ESPECTáCULOS
› “PEQUEÑOS FANTASMAS”, DE MANUEL GONZALEZ GIL Y OSVALDO SANTORO
Viajando de la escuela al shopping
A través de una historia que recrea un pasado idealizado, los autores proponen confrontar las nociones de mercantilismo y cultura.
› Por Cecilia Hopkins
Sin temor a la obviedad, Pequeños fantasmas da comienzo con una situación que ilustra la contradicción que existe entre las nociones de mercantilismo y cultura. Es que Miguel –un médico de unos cincuenta años– ha decidido visitar a la que fue su escuela primaria no bien se entera por los diarios que será destruida para construir un shopping en su lugar. Los autores de la obra –Manuel González Gil, quien está también al frente de la dirección, y el actor Osvaldo Santoro, que interpreta la pieza junto a sus seis pequeños partenaires– proponen en términos tajantes, sin medias tintas, un texto que confronta dos formas básicas de concebir la vida. Y adjudican estos modos de pensar y obrar en sociedad a dos grupos muy definidos que estarán presentes durante todo el relato. Según esto, para Miguel los argentinos pueden dividirse entre los hombres de bien y los otros, aquellos que por corrupción o inoperancia causaron todos los males que hoy aquejan a los primeros. Sumamente explícito, el discurso de este personaje asume la forma de una larga reflexión indignada que podría dar curso cualquiera de las personas que pueblan la sala del Multiteatro, a todas luces representantes de una clase media que, con ahogados, suspiros y risitas irónicas, desde la platea y sin proponérselo, respalda al protagonista en sus reclamos referidos, entre otras cosas, a la falta de ética de la dirigencia argentina.
Apelando activamente a la identificación de este público con el personaje de Miguel, los autores proponen un viaje a un pasado en el que la educación –al menos en la superficie– intentaba transmitir principios capaces de “educar al soberano”. A partir de la visita a la escuela que pronto será demolida, el hombre imagina encontrarse en un día de clases cualquiera, durante su cursada del quinto grado. Y allí recuerda que entre las lecciones recibidas le habían repetido hasta el cansancio las máximas que San Martín escribió para su hija Merceditas. Ante esas recomendaciones referidas al rechazo a la mentira, la necesidad de honrar a los ancianos y respetar la propiedad de los demás, para Miguel se abre una nueva instancia en ese examen que él hace de los hechos que la realidad le impone. Este hombre –que tiene un alma de poeta sentimental que no descarta cursilerías al momento de expresar lo que siente– tiene algunos otros recuerdos que parecen corresponder a otro país. Confirma esto la imagen que tiene de su padre volviendo de la fábrica, con “el perfume a metal y sudor” y “los zapatos sucios y el alma limpia”. Las risas se instalan en la platea cuando, en su ejercicio de memoria, Miguel lo evoca “agradeciendo a Dios por el país que tenemos”, porque, según le explicaba, estaba seguro de que la Argentina era una verdadera potencia en potencia que sólo necesitaba que sus habitantes pusieran manos a la obra para forjar su destino.

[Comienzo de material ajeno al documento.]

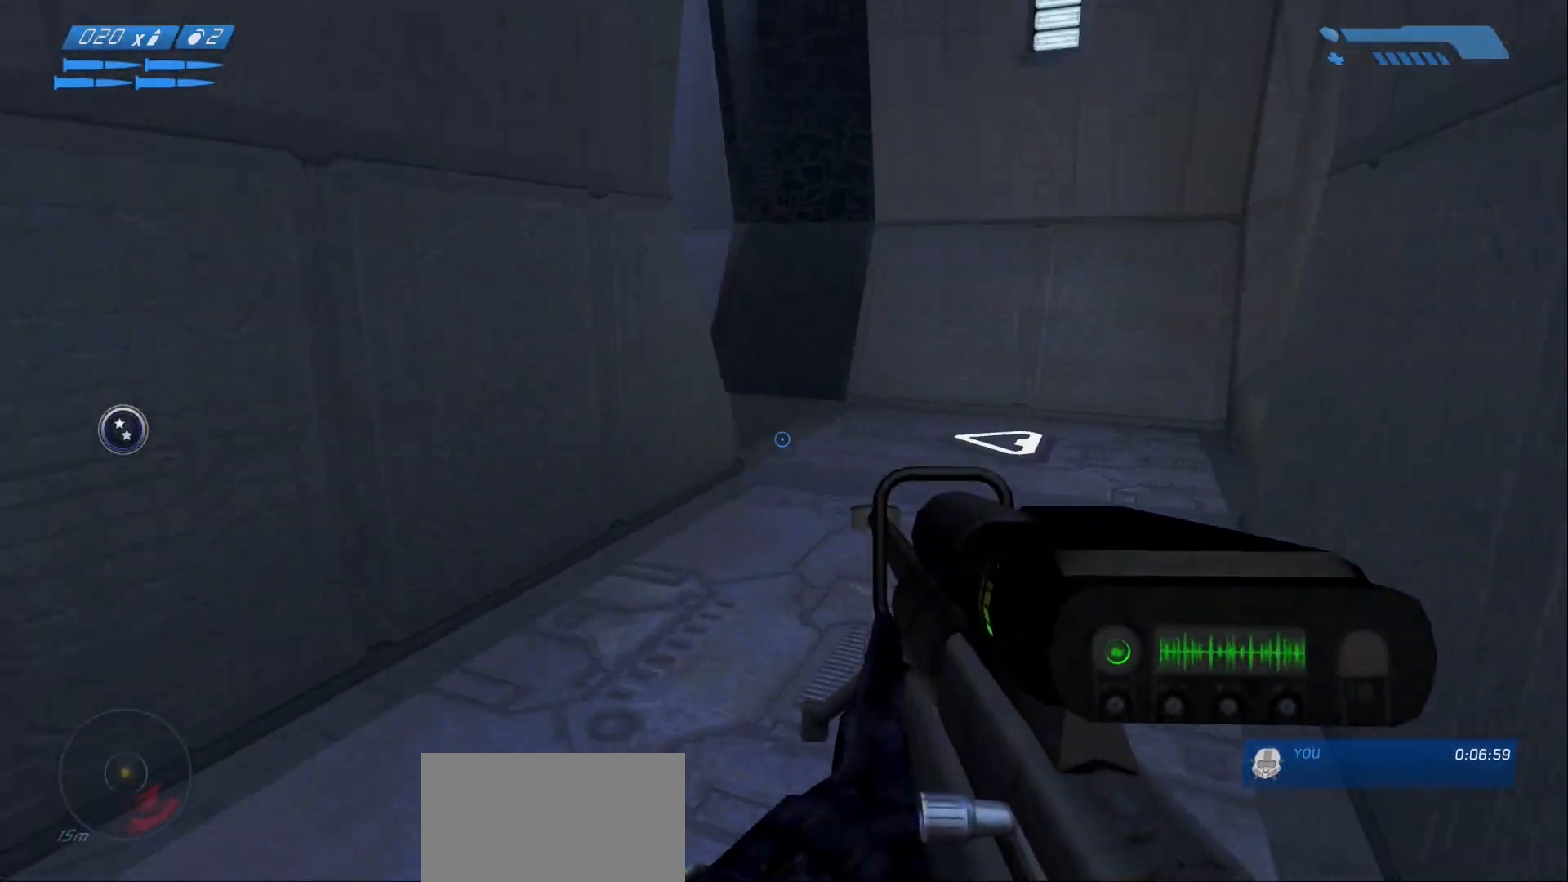
{"keys": ["w"], "mouse": [], "events": []}
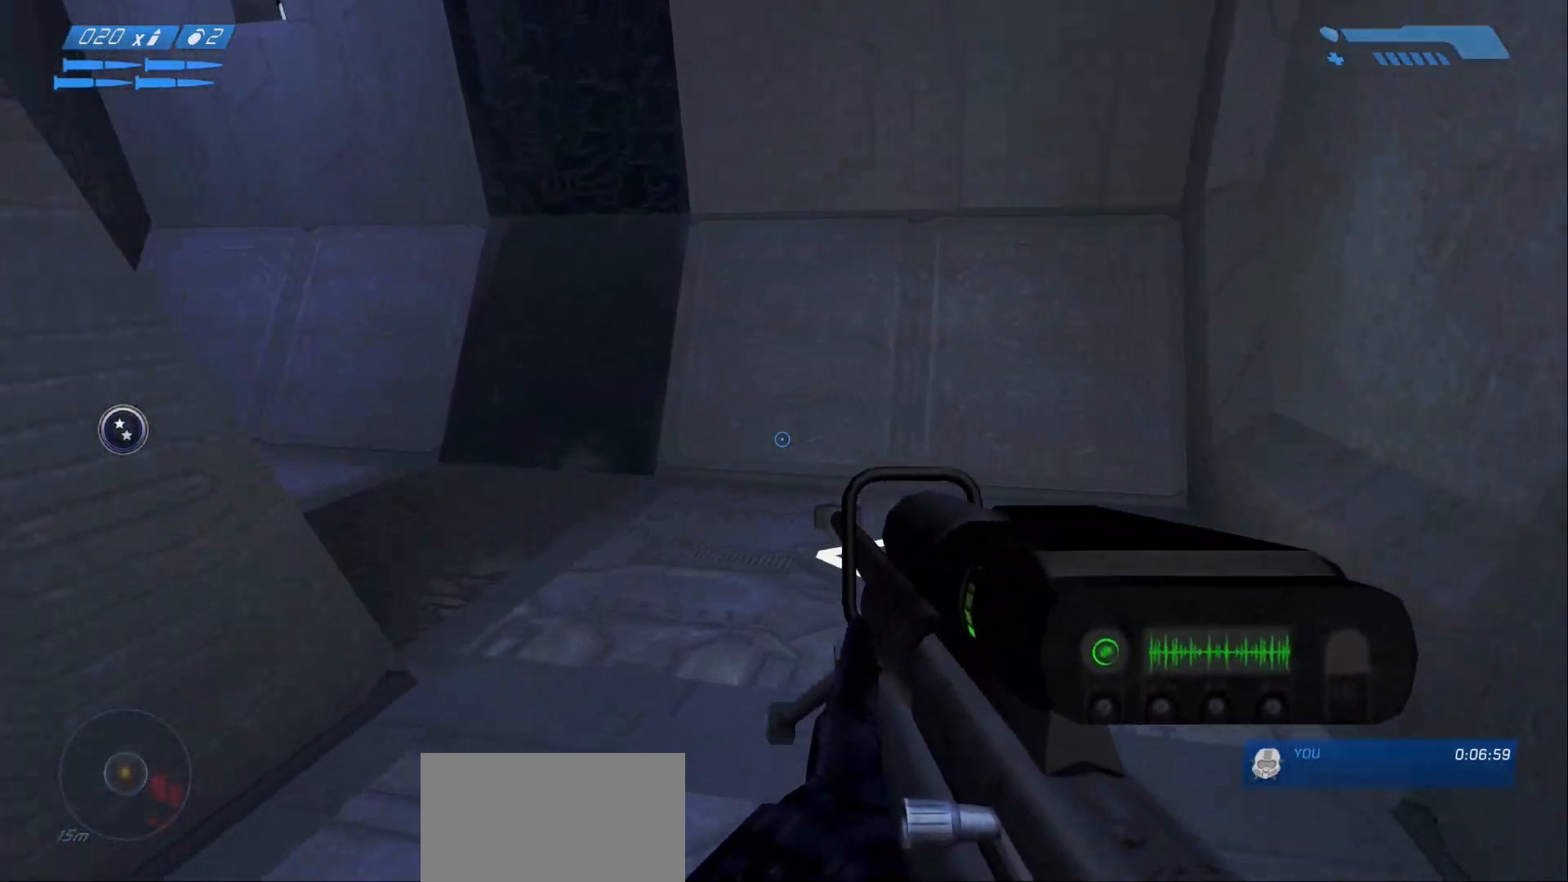
{"keys": ["w"], "mouse": [], "events": []}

Ahora, una vez que Miguel abandona sus reflexiones íntimas porque sus compañeritos entran a escena (interpretados por seis chicos, tan medidos y ceñidos a la dirección como espontáneos), el espectáculo se interna en otros temas. Entre lecciones memorizadas de manuales plagados de datosinútiles y letras de himnos cantados con las confusiones de rigor, en los revoltosos recreos y las eternas horas de clase (en estas escenas tiene Santoro sus mejores momentos) se instala el recuerdo de los juegos, las picardías de infancia y los primeros avances amorosos. Más adelante, con la visión idealizada de la camaradería que existe entre los chicos, se produce un corte con el mundo de la infancia para volver a la realidad argentina, esta vez con una historia de secuestro y desaparición.